* Task goal *
Quote the listing verbatim, starting at its first line and ending at the line that contains "part at (1086, 1172)", with both of those lines included.
--- START ---
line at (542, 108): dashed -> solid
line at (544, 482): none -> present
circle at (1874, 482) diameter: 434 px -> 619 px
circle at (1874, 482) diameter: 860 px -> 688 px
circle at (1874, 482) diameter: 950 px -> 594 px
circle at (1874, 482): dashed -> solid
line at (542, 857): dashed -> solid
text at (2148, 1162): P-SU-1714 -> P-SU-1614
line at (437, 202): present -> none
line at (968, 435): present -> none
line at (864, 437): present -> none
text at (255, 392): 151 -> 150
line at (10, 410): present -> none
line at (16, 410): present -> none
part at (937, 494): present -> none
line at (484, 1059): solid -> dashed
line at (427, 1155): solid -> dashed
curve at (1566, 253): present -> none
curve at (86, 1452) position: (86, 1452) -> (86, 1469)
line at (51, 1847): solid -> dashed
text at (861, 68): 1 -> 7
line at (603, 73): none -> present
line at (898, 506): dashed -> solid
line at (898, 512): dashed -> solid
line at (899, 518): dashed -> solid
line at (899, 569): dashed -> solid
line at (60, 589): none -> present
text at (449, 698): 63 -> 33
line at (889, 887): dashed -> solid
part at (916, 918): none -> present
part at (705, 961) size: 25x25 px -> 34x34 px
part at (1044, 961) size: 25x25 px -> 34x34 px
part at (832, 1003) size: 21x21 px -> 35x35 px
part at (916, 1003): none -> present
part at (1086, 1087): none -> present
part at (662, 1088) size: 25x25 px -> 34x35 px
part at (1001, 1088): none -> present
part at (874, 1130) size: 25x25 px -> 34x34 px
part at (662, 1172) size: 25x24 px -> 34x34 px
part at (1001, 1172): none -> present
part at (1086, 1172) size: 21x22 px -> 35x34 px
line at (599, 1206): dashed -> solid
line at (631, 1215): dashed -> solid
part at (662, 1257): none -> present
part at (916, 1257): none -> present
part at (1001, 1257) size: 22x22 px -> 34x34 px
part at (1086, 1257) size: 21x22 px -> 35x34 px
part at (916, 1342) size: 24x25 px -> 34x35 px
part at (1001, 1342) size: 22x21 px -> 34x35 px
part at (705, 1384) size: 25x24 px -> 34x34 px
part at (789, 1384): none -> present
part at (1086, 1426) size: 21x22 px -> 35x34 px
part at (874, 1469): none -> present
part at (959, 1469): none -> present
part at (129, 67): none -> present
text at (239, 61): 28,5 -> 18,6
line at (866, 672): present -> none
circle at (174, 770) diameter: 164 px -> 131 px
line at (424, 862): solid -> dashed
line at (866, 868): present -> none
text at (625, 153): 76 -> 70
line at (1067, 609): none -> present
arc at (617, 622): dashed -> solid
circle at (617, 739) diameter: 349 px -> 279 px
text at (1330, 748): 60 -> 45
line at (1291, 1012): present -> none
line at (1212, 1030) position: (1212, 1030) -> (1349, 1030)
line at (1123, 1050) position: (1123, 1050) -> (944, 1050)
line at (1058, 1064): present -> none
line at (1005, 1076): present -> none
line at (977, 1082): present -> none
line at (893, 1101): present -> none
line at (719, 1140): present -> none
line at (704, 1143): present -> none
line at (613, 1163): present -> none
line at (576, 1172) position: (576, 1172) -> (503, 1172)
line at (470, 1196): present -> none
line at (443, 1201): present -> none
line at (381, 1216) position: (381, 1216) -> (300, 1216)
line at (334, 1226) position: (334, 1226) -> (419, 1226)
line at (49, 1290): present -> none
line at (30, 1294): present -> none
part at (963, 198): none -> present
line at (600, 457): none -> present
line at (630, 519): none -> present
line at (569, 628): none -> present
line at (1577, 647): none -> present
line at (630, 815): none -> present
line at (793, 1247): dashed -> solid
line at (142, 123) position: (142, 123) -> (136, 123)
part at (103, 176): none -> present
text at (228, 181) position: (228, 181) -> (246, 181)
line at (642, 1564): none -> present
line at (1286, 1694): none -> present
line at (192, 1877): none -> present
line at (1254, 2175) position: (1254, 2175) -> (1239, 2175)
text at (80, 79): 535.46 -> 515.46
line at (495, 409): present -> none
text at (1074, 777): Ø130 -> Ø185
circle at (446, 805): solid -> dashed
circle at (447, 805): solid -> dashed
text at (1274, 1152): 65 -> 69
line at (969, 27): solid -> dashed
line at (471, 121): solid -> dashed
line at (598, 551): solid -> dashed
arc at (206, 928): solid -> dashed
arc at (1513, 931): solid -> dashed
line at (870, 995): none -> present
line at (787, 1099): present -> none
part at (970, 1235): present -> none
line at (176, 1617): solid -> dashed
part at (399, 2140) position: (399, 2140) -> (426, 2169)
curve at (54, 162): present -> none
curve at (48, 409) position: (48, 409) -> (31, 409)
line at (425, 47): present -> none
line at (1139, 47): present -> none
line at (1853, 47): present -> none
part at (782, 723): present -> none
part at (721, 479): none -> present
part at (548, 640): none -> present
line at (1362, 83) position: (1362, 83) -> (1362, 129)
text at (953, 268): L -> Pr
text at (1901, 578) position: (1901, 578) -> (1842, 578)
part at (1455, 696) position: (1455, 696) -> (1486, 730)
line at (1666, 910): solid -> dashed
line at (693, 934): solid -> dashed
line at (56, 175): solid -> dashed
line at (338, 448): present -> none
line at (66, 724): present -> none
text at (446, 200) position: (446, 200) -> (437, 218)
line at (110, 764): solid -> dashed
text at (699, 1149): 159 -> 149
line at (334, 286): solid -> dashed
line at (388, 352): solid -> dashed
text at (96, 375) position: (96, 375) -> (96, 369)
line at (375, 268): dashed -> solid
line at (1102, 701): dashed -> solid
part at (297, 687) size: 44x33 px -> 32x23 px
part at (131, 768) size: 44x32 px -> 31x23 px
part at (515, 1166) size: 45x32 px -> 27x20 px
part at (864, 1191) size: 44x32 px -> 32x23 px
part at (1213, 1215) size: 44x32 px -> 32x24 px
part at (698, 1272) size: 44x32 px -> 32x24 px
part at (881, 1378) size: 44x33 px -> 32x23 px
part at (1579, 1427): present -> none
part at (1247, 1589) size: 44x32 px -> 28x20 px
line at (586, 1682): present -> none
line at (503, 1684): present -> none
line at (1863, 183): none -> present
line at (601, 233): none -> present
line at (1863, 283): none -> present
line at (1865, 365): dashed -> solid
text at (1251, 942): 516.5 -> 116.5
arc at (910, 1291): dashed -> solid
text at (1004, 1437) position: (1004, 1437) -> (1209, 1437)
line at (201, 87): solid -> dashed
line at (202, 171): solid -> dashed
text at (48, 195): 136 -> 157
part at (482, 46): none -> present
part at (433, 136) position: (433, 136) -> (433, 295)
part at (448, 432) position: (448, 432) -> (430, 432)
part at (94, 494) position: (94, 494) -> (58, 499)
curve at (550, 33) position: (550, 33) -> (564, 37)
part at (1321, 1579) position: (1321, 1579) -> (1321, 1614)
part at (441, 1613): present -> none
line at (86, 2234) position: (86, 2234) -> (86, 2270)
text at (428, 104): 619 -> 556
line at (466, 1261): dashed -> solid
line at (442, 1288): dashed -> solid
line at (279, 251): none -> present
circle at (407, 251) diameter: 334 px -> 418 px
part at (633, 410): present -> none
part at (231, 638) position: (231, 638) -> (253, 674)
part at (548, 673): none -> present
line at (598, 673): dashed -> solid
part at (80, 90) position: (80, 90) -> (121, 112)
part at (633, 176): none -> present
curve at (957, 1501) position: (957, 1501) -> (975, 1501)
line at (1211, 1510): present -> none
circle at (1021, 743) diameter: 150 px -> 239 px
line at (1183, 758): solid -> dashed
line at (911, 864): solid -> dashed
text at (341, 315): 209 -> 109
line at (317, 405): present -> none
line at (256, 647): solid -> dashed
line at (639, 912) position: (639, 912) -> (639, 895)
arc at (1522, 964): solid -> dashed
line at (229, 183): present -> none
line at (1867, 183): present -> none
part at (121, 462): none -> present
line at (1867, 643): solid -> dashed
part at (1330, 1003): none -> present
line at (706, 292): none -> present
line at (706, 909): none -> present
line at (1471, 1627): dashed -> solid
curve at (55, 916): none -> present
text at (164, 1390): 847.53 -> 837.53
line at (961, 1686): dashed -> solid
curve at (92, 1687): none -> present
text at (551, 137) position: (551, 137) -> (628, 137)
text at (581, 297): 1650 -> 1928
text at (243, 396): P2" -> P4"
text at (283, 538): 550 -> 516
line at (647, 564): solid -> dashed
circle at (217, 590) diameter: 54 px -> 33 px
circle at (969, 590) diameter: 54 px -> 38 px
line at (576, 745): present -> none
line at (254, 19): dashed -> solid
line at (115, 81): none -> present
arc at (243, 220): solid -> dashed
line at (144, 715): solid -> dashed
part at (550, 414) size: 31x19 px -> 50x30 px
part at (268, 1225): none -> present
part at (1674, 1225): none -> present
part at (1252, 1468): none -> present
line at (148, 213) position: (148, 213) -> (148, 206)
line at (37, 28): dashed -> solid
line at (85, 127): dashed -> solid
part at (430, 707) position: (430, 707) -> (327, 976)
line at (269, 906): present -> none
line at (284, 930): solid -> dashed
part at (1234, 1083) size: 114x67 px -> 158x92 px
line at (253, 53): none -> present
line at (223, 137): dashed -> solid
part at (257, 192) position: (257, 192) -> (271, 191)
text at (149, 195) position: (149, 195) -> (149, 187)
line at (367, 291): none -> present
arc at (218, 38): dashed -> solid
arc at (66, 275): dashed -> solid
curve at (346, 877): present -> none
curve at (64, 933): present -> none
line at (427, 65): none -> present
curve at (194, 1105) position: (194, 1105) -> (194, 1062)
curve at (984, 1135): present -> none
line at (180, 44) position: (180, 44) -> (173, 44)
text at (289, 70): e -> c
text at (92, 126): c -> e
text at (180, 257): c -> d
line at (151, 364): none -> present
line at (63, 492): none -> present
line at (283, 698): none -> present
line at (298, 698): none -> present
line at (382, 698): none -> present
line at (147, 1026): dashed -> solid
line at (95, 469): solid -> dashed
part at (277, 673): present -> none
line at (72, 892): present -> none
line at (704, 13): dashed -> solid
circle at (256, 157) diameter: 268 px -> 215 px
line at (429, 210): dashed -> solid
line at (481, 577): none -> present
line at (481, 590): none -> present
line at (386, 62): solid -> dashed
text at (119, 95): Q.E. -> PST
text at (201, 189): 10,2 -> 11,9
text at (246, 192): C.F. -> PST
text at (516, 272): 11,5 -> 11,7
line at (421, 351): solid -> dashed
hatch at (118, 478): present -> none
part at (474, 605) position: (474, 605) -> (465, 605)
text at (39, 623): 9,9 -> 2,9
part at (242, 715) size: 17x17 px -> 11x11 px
--- END ---
* Answer to this problem *
line at (542, 108): dashed -> solid
line at (544, 482): none -> present
circle at (1874, 482) diameter: 434 px -> 619 px
circle at (1874, 482) diameter: 860 px -> 688 px
circle at (1874, 482) diameter: 950 px -> 594 px
circle at (1874, 482): dashed -> solid
line at (542, 857): dashed -> solid
text at (2148, 1162): P-SU-1714 -> P-SU-1614
line at (437, 202): present -> none
line at (968, 435): present -> none
line at (864, 437): present -> none
text at (255, 392): 151 -> 150
line at (10, 410): present -> none
line at (16, 410): present -> none
part at (937, 494): present -> none
line at (484, 1059): solid -> dashed
line at (427, 1155): solid -> dashed
curve at (1566, 253): present -> none
curve at (86, 1452) position: (86, 1452) -> (86, 1469)
line at (51, 1847): solid -> dashed
text at (861, 68): 1 -> 7
line at (603, 73): none -> present
line at (898, 506): dashed -> solid
line at (898, 512): dashed -> solid
line at (899, 518): dashed -> solid
line at (899, 569): dashed -> solid
line at (60, 589): none -> present
text at (449, 698): 63 -> 33
line at (889, 887): dashed -> solid
part at (916, 918): none -> present
part at (705, 961) size: 25x25 px -> 34x34 px
part at (1044, 961) size: 25x25 px -> 34x34 px
part at (832, 1003) size: 21x21 px -> 35x35 px
part at (916, 1003): none -> present
part at (1086, 1087): none -> present
part at (662, 1088) size: 25x25 px -> 34x35 px
part at (1001, 1088): none -> present
part at (874, 1130) size: 25x25 px -> 34x34 px
part at (662, 1172) size: 25x24 px -> 34x34 px
part at (1001, 1172): none -> present
part at (1086, 1172) size: 21x22 px -> 35x34 px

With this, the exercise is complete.